Hello Goodbye By The Beatles

December 8, 2020

“Hello Goodbye” was a big hit in the United States but not as big as in their home country. The song topped the British charts for seven week, tying “From Me To You” as their longest charting number one.

It was recorded during the the Magical Mystery Tour sessions, but was not meant for the movie. I have always preferred the flip side, “I Am The Walrus,” which was recorded for the movie. Unfortunately it stalled at number 56, which was the lowest charting flip side of any of their number one singles.

“Hello Goodbye” debuted on the Hot 100 December 2, 1967, and reached number on December 30th. It was their 15th American chart topper and remained at number one for three weeks.


Daydream Believer By The Monkees

December 7, 2020

The Monkees had finally taken control of their career and were creating and producing there own music. Unfortunately their television show was nearing its end and would be canceled after the 59th episode. Over the next 50 years they would re-unite in various combinations and then drift apart again.
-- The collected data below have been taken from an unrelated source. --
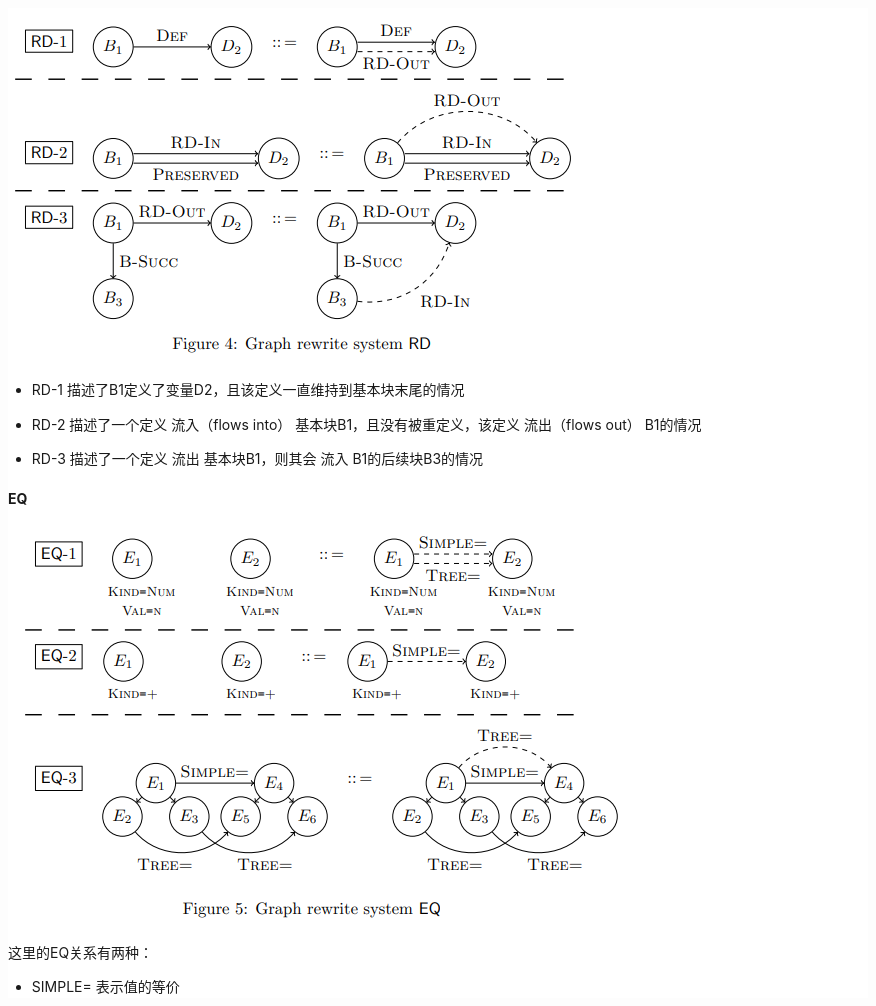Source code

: ![](pic/8_3.png)

* RD-1  描述了B1定义了变量D2，且该定义一直维持到基本块末尾的情况

* RD-2  描述了一个定义 流入（flows into） 基本块B1，且没有被重定义，该定义 流出（flows out） B1的情况

* RD-3  描述了一个定义 流出 基本块B1，则其会 流入 B1的后续块B3的情况

#### EQ

![](pic/8_4.png)

这里的EQ关系有两种：

* SIMPLE=  表示值的等价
The band’s popularity rivaled that of the Beatles for two years and they would leave behind a musical legacy of a number of pleasant pop tunes.

“Daydream Believer” was their last number one song. It reached the top of the charts on December 2, 1967, and there it remained for four weeks.


Incense And Peppermints, Strawberry Alarm Clock, Ed King

December 1, 2020

“Incense And Peppermints” was one of those songs that was catchy but which had lyrics that made no sense. It was just a series of words that rhymed. The lead vocal was originally sung by a friend happened to drop by the studio. The band quickly broke-up but re-formed in 1985 and several original members are still playing with the band today. They even issued a new album in 2012.

The big winner was lead guitarist Ed King. He was lucky enough to join Lynyrd Skynyrd after leaving the Strawberry Alarm Clock. He was also lucky enough to write the eternal radio rock song “Free Bird.” He was really lucky to leave the band just before the famous plane crash. And he was luck to be a part of a number one song.

“Incense And Peppermints” entered the Hot 100 at number 88, September 30, 1967. It became the number one song in the nation for the week of November 25, 1967.


To Sir With Love By Lulu

November 24, 2020

Lulu, (Marie McDonald McLaughlin Lawrie), has always been more popular in her home country of England than in the United States. She has had hit songs and been a regular on TV and radio for decades. She was even married to a bee Gee for four years. In the United States she is best known for one huge hit song.

Lulu had a part in the Sidney Poitier film To Sir With Love and was selected to sing the title song. Originally released as the B side to the single, “The Boat That I Row,” it was another one of those records that dee jays flipped over.

“To Sir With Love” never charted in England and was not nominated for an Academy Award. What it did do was sell copies. It reached the top 100 in September and on October 21, 1967, reached number one position. It remained the number one song on the United States for five weeks.